好調のサーブについては「この何週間かサーブのちょこちょこしたテクニックのところに集中してきていて。サーブのモーションだけでなく、その前の構え方とかかっこつけたり。タフなポイントで疲れた様子で打ちに行くのがまずいので、もっと背伸びした感じで『何こいつかっこつけてんの?』みたいな態度でサーブを打ちに行くときはもっとスムーズにいけているので、そういうところからも考えています。俺がポイントを始めるんだ、みたいなスイッチを入れる感じとか、ちょこちょこ考えています」と語った。このかっこつけて、という発言には記者たちから笑いが漏れた。

そして「そういうのはよく父親やコーチに言われていて。良いサーバーは打つ前がかっこいいみたいな。ちょっと俳優が持っているようなオーラを持っているので。そういうところはこれからつけていきたいなと思いますね」と、サーブは打つ前も大事、ということを改めて語った。

参考にしている人はいるか、という質問には「もちろんそこまではいきたくはないけど、ニック・キリオス(オーストラリア)の30%くらいまでで抑えたいですね。彼まで行くとちょっとやばいことになりそうなので」と語り、会場からは大きな笑いが起こった。

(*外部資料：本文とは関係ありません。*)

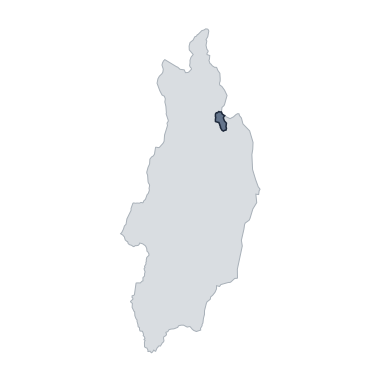 O'rgon, Dornogovi, Mongolia (highlighted), rotated 275°
{"feature_id": "93677404B69643129623236", "entity_name": "O'rgon", "entity_type": "district", "adm_level": 2, "iso_a3": "MNG", "parent_name": "Mongolia", "parent_adm1": "Dornogovi", "projection": "robinson", "projection_center": [110.987, 45.045], "detail": "fine", "context": "in_parent", "style": "filled", "palette": "slate", "viewbox_px": 384, "rotation_deg": 275, "n_neighbors": 0, "source": "geoboundaries", "source_scale": "gbopen_adm2", "svg_char_len": 4806}
<svg xmlns="http://www.w3.org/2000/svg" viewBox="0 0 384 384"><g transform="rotate(275 192 192)"><path d="M29.4,161.9L30.7,161.9L32.6,160.7L33.0,159.1L33.7,158.2L38.2,157.7L40.2,158.2L40.6,157.2L41.0,157.0L42.0,157.9L43.0,157.5L43.8,157.1L44.6,155.9L46.1,156.1L48.9,154.8L49.0,152.4L50.1,151.8L52.5,151.4L52.9,150.3L53.4,150.0L55.2,149.7L58.3,148.5L59.7,148.4L60.9,147.3L63.7,145.9L67.7,145.3L68.1,144.6L71.9,142.4L75.8,142.3L77.1,140.5L77.7,140.3L80.1,142.5L81.3,142.2L81.8,141.4L83.4,141.4L83.9,142.9L84.8,143.6L96.3,144.2L96.6,144.7L96.9,148.4L98.8,150.0L99.2,150.9L102.4,150.6L104.1,152.0L106.9,151.9L108.3,152.3L111.0,151.0L111.7,151.0L112.5,151.7L113.8,151.2L116.2,152.4L118.2,152.2L119.1,152.7L120.2,152.3L123.0,152.7L125.1,154.6L126.6,154.5L128.5,153.2L129.1,152.3L131.8,151.8L133.3,151.0L134.4,150.2L136.1,147.3L136.6,144.4L135.3,144.0L134.2,143.1L133.7,141.5L133.7,140.4L132.5,138.8L132.7,137.9L133.6,136.5L134.1,134.2L135.1,132.9L137.0,132.2L137.2,131.3L138.5,129.6L141.4,128.5L143.2,126.6L144.2,124.5L145.6,125.6L149.2,127.0L152.2,127.6L154.1,129.1L159.5,129.5L168.4,132.9L170.3,132.7L175.6,134.1L176.0,134.6L175.9,137.2L176.2,137.9L176.3,140.7L177.2,142.1L176.9,143.8L177.3,144.3L178.6,144.5L180.7,146.3L185.4,147.5L186.8,148.6L190.1,149.4L191.8,148.9L194.6,149.2L195.6,149.0L197.4,147.7L198.6,147.3L204.9,146.3L206.7,145.4L207.9,145.2L212.8,146.1L216.2,147.3L221.1,147.2L223.4,148.7L224.4,150.1L226.3,151.3L233.1,151.8L233.5,152.1L233.3,155.1L233.6,155.6L238.0,158.9L240.1,159.8L246.4,159.7L256.1,161.8L258.4,161.1L260.5,162.2L261.3,162.1L267.6,159.4L268.6,159.6L275.1,158.5L279.3,157.1L282.5,157.3L285.0,156.1L286.0,153.7L290.1,151.1L297.3,147.7L301.8,148.2L304.5,149.4L307.3,151.8L308.8,152.5L311.8,152.7L315.9,151.0L318.1,151.4L320.1,152.2L321.5,153.4L315.3,166.0L315.2,166.8L313.2,169.4L313.0,173.6L310.3,175.1L310.7,177.5L311.3,178.4L314.3,180.8L315.3,180.5L316.1,179.5L317.6,178.6L320.5,178.8L323.0,178.5L326.2,179.3L329.1,181.2L333.3,176.9L337.1,176.4L340.7,177.0L343.5,179.9L346.8,181.2L347.7,182.9L349.1,183.5L349.5,184.3L353.6,187.7L354.5,189.9L355.7,191.4L355.7,193.0L355.4,193.8L353.8,194.7L348.2,194.2L344.9,192.7L343.7,193.6L339.4,193.2L337.0,193.9L335.3,194.5L334.4,195.5L333.6,195.8L332.9,195.7L331.6,194.9L330.5,194.9L330.2,195.1L329.5,197.8L325.8,197.8L324.6,197.4L321.6,198.7L321.1,199.7L319.5,201.2L318.1,203.9L318.4,205.0L318.0,205.8L315.3,207.2L312.7,209.4L307.4,210.2L304.9,210.4L303.0,209.9L301.1,210.2L299.7,212.6L296.2,215.6L291.2,218.5L282.0,216.8L280.8,216.3L278.9,214.5L273.5,214.4L272.0,215.6L270.7,217.5L268.4,223.5L270.5,226.8L273.0,229.1L274.0,230.6L274.0,232.0L272.3,232.6L270.0,234.8L264.3,236.8L257.9,244.1L246.7,248.5L239.8,248.8L234.4,248.4L219.6,250.4L209.9,254.3L202.8,257.6L201.2,259.2L200.4,259.5L199.2,258.8L195.3,258.6L195.4,255.8L187.0,257.4L180.4,254.1L170.8,252.1L168.9,251.4L165.7,247.7L164.0,247.2L159.8,247.0L148.2,245.4L142.6,246.8L119.0,243.9L110.3,244.8L110.0,244.5L109.6,242.1L105.7,238.5L105.2,237.6L105.1,236.2L102.3,228.8L100.3,227.7L100.8,224.6L97.7,224.9L94.2,223.7L90.8,221.5L89.2,219.8L86.7,219.5L83.8,216.5L82.3,216.0L74.9,214.8L71.1,215.1L67.0,214.4L62.4,214.3L61.0,213.6L59.6,213.7L57.0,212.4L55.2,212.7L53.4,208.5L54.2,205.9L55.2,204.3L57.6,202.0L57.7,201.1L57.0,199.0L58.6,195.2L58.4,192.8L57.5,190.2L55.9,189.6L54.1,185.9L53.6,183.1L52.9,181.2L50.7,180.0L50.1,178.4L49.4,178.2L48.8,178.8L47.5,179.0L46.2,177.9L45.5,176.7L44.7,176.4L43.2,176.5L41.7,177.0L40.3,176.8L39.1,175.6L35.8,174.0L35.8,172.7L35.4,171.9L34.4,171.6L33.4,170.7L30.2,169.7L30.2,169.1L31.2,167.7L29.1,166.6L28.3,165.5L29.8,164.0L29.3,162.9L29.4,161.9Z" fill="#d9dde1" stroke="#a8b0b8" stroke-width="1"/><path d="M256.2,216.4L255.9,217.0L255.4,217.9L255.7,218.3L256.5,219.7L256.5,220.1L256.7,220.4L256.7,220.5L258.5,220.8L259.9,220.2L263.6,220.3L264.7,219.1L265.5,218.2L266.1,217.9L267.3,217.3L268.2,216.9L268.9,216.8L270.2,217.4L270.9,217.8L270.9,217.7L271.1,217.4L271.2,217.2L271.3,217.0L271.4,216.9L271.5,216.8L271.5,216.7L271.8,216.1L271.9,215.9L272.0,215.8L272.1,215.7L272.3,215.5L272.3,215.4L272.5,215.2L272.9,215.0L273.2,214.8L273.3,214.8L273.3,214.7L273.6,214.6L274.0,214.4L274.2,214.2L274.3,214.2L274.2,212.5L274.5,211.7L273.9,211.1L273.0,210.2L273.1,209.4L272.2,208.8L271.8,208.6L271.2,208.6L269.5,208.7L269.4,208.7L269.2,208.8L268.8,209.0L268.7,209.1L265.9,209.0L265.5,209.1L264.7,209.1L264.2,209.3L263.7,211.7L263.6,212.6L263.4,212.7L263.4,212.8L263.2,212.8L263.0,213.0L262.9,213.0L262.7,213.1L262.5,213.3L262.4,213.3L262.2,213.5L261.9,213.6L261.7,213.6L261.4,213.7L261.4,213.8L261.2,213.8L260.9,213.9L260.8,214.0L260.7,214.0L260.4,214.2L260.4,214.3L260.2,214.4L259.9,214.5L259.7,214.5L259.4,214.6L259.2,214.7L258.9,214.7L258.9,214.8L258.7,214.8L258.4,215.0L258.2,215.0L256.2,216.4Z" fill="#64748b" stroke="#1e293b" stroke-width="1.5"/></g></svg>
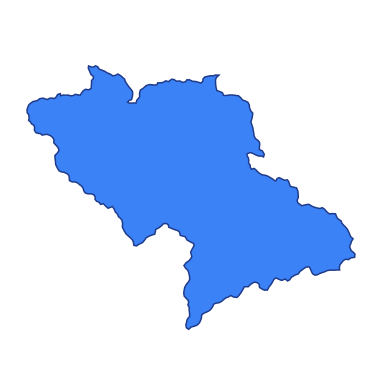 Sabinópolis, Minas Gerais, Brazil, rotated 84°
{"feature_id": "56859067B20654239248752", "entity_name": "Sabinópolis", "entity_type": "district", "adm_level": 2, "iso_a3": "BRA", "parent_name": "Brazil", "parent_adm1": "Minas Gerais", "projection": "orthographic", "projection_center": [-43.061, -18.65], "detail": "fine", "context": "isolated", "style": "filled", "palette": "blue", "viewbox_px": 384, "rotation_deg": 84, "n_neighbors": 0, "source": "geoboundaries", "source_scale": "gbopen_adm2", "svg_char_len": 5116}
<svg xmlns="http://www.w3.org/2000/svg" viewBox="0 0 384 384"><g transform="rotate(84 192 192)"><path d="M55.8,281.7L58.2,282.2L61.2,281.2L64.6,280.2L66.7,278.0L68.9,278.3L70.5,280.2L73.6,280.6L75.9,281.0L78.5,281.5L79.6,284.4L78.7,287.0L79.8,289.4L82.0,291.5L84.1,293.2L83.3,295.7L82.7,297.9L83.7,300.2L83.7,302.7L82.7,304.6L82.6,307.1L82.1,309.8L82.5,312.6L80.4,312.7L81.0,315.5L83.4,317.2L84.7,319.2L83.9,321.6L83.9,323.8L84.9,326.5L83.1,330.2L83.2,333.4L85.0,336.7L85.4,340.6L86.9,343.4L88.5,345.4L90.5,346.4L92.9,347.5L96.0,347.6L98.2,346.3L101.2,346.2L103.7,347.0L105.3,345.4L107.5,344.4L109.1,342.3L111.3,341.8L114.0,342.3L116.6,341.1L117.6,339.0L118.0,336.7L119.8,335.1L119.5,332.8L119.5,330.2L120.9,327.2L122.8,325.2L125.3,323.8L128.7,324.3L130.8,322.7L132.8,321.3L134.5,320.3L136.8,320.0L139.1,321.8L141.3,324.5L143.9,324.7L146.4,324.6L150.4,324.7L153.0,323.8L155.0,323.0L157.0,322.0L158.2,320.2L159.0,317.2L161.0,314.0L162.8,312.7L165.0,312.6L167.8,312.7L169.5,310.1L169.6,307.8L170.9,304.9L173.2,302.8L174.6,301.1L177.0,299.9L180.1,299.3L182.0,298.0L183.0,295.5L183.3,292.2L184.7,289.7L187.1,288.8L189.2,289.2L191.3,287.8L192.3,285.6L194.7,284.3L194.4,281.3L197.3,279.1L199.4,277.1L198.7,274.9L198.2,272.6L201.2,271.1L203.9,270.3L206.1,268.5L208.9,267.7L210.7,265.9L212.9,264.6L215.8,264.3L219.5,264.9L222.3,264.0L224.3,263.2L227.0,261.8L229.6,259.4L231.5,257.7L233.8,256.1L236.1,255.5L239.0,255.4L239.8,252.9L238.3,249.9L237.1,246.4L234.8,244.1L232.7,242.3L231.3,239.0L230.6,236.1L230.0,233.4L227.8,232.7L225.4,232.0L224.1,228.6L222.5,226.0L220.6,223.8L220.6,221.0L221.9,219.1L224.6,218.8L226.3,215.7L227.7,213.0L228.6,210.9L229.9,209.0L231.9,208.4L233.9,208.2L234.8,205.9L235.8,203.3L239.1,202.1L241.5,198.8L243.2,196.0L245.5,195.4L247.2,196.7L249.7,198.4L251.6,199.6L253.9,199.3L256.1,198.9L258.2,200.2L260.3,202.6L261.7,205.3L264.3,207.7L267.3,206.2L269.0,204.6L271.3,203.8L274.2,203.4L276.2,203.3L278.6,203.4L280.8,204.7L283.1,207.1L286.0,209.2L288.9,210.1L291.7,210.8L294.8,210.6L296.7,209.2L299.1,207.3L301.3,206.8L303.9,207.9L306.6,206.8L308.7,207.2L312.0,207.1L315.4,207.3L317.1,209.1L318.8,210.4L321.0,211.0L323.4,212.0L326.4,211.8L328.2,209.6L326.2,207.0L325.6,203.2L324.8,200.6L322.8,198.2L320.2,196.7L318.3,195.8L315.3,195.3L313.7,192.7L312.6,189.0L311.4,186.5L310.1,185.0L308.3,183.5L305.8,182.1L305.1,179.9L304.9,176.5L303.8,173.9L302.5,172.1L300.8,169.4L300.1,166.4L299.0,164.2L300.7,161.8L301.6,158.3L299.9,156.2L297.5,154.0L294.7,151.9L291.7,149.8L292.1,146.0L290.6,144.1L289.2,142.1L288.2,139.2L288.8,136.9L290.7,134.9L294.0,134.8L295.7,132.7L297.2,130.3L297.4,127.3L294.3,125.2L292.0,122.9L289.7,121.2L287.5,119.7L286.2,117.5L287.7,115.1L289.3,112.1L288.3,108.3L290.5,106.2L289.5,104.0L287.1,102.0L285.3,97.9L284.6,94.9L282.3,92.9L280.4,89.7L278.8,86.8L278.5,83.4L281.0,82.2L283.6,81.5L285.9,80.6L287.5,78.6L287.5,76.2L286.5,73.9L285.8,71.0L285.2,68.3L284.3,65.8L284.1,62.7L284.6,59.1L284.7,55.7L285.0,53.3L282.9,53.4L279.8,52.5L277.6,50.2L276.1,48.8L274.9,46.4L275.6,43.3L274.1,40.9L274.0,37.1L270.8,36.4L268.9,37.7L267.0,39.8L264.9,40.4L262.6,41.0L260.2,39.6L257.7,38.5L255.4,36.7L252.9,38.9L249.5,39.9L245.7,41.2L243.0,42.9L240.8,44.7L238.7,46.2L236.3,46.8L234.6,48.9L233.1,50.3L230.9,51.0L228.6,51.6L228.1,55.2L228.1,57.8L226.6,59.3L224.5,60.9L222.6,62.3L221.2,64.1L221.8,66.5L220.8,69.8L219.3,73.2L217.6,75.6L216.4,77.2L216.6,80.4L217.1,84.2L215.3,86.3L213.9,87.9L211.2,88.3L208.6,86.9L206.2,86.7L202.3,86.6L198.8,87.6L197.7,90.8L196.7,93.6L194.0,94.3L191.6,94.8L189.8,96.0L190.1,98.4L188.5,101.2L186.9,103.6L187.4,105.9L189.8,107.5L188.7,109.3L187.3,110.7L185.9,112.6L184.3,114.7L183.1,117.1L182.6,119.2L181.6,121.5L180.3,123.1L178.6,124.7L176.4,126.3L175.0,127.9L175.6,130.4L173.7,131.4L171.3,131.4L169.0,132.7L166.5,132.2L163.9,132.4L161.8,133.4L159.8,133.3L158.8,130.0L160.2,127.0L162.0,124.4L163.3,121.6L163.5,119.3L164.6,117.2L162.1,116.2L160.3,116.9L158.4,117.8L156.8,120.6L153.9,120.2L151.3,119.6L149.3,119.8L147.7,121.0L145.4,123.4L142.6,124.4L140.2,124.4L137.9,124.6L134.4,124.8L131.4,125.5L128.6,126.1L126.3,125.2L124.1,124.3L120.0,123.3L117.6,125.0L114.3,126.0L111.4,125.9L108.5,127.1L106.9,129.7L105.8,132.2L103.4,133.6L101.2,135.7L100.6,138.1L99.8,141.4L99.4,144.8L99.6,147.6L99.3,150.5L96.5,151.3L95.3,153.3L93.7,156.7L90.1,157.2L86.5,157.2L83.0,156.9L80.7,155.8L78.6,153.0L78.1,156.5L78.7,158.6L78.3,161.5L78.6,164.2L78.9,167.1L80.6,169.2L82.9,169.6L84.6,171.5L83.5,174.4L82.5,176.8L81.9,180.0L80.2,182.7L79.9,185.4L81.7,186.9L82.0,189.9L80.3,192.5L80.2,195.8L78.4,198.0L77.7,200.1L78.6,202.0L79.8,203.8L78.7,206.5L80.0,209.3L80.1,212.3L79.8,214.7L81.7,215.7L81.8,218.0L81.2,220.2L80.7,223.1L81.4,226.5L83.8,229.7L85.2,232.7L88.3,233.9L91.9,234.1L93.4,235.7L95.0,237.3L97.6,238.3L97.3,242.1L97.1,244.9L95.9,246.7L94.4,244.9L93.8,242.5L91.4,241.5L88.3,240.7L85.7,240.7L83.1,242.2L80.6,243.9L78.8,244.9L76.9,245.9L74.8,246.9L72.7,247.2L71.2,248.7L69.2,250.4L66.9,253.4L68.0,256.0L68.2,258.6L65.8,261.5L64.7,263.9L62.9,266.0L61.5,268.7L60.1,271.4L57.5,272.7L56.4,274.8L57.6,277.4L56.9,279.5L55.8,281.7Z" fill="#3b82f6" stroke="#1e3a8a" stroke-width="1.5"/></g></svg>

「後はロジャー・フェデラー(スイス)も軽いところがあるので、そういうちょっとした、テニスを知らない人なら見えないようなところですね」「自分でもボールを弾ませていて分かるんですよ。上手く弾ませているときは良いサーブが打てそうだと感じるときがあるので」と、笑いを交えながら理想はキリオス(ただし30%くらい)とフェデラーと語った。

明日の準々決勝で対戦する相手は世界80位のジョン・ミルマン(オーストラリア)に決まった。そのことについては「彼は去年フェデラーに勝っているし、全米でベスト8に行っているし。ランキングはすごく高くはないですが、ここにいても全然おかしくない選手で、タフですね」と語った。

さらに「ボルナ・チョリッチ(クロアチア)に勝ったからミルマンには絶対勝たないといけないみたいな声は出てくると思いますが、それでも僕はチャレンジャーの立場ですよ。賭けの場合だったら、僕に賭けて僕が勝ったらもっと儲かると思いますよ」とここでもジョークを欠かさない。

幾度も笑いが起こり、リラックスムードで行われた記者会見。初めての同大会ベスト8進出という状況にも大きなプレッシャーは感じていないようだ。

ダニエル太郎とミルマンの準々決勝は大会5日目、10月4日の13時頃試合開始予定。テニスデイリーでは、サイト上で試合速報を行う予定だ。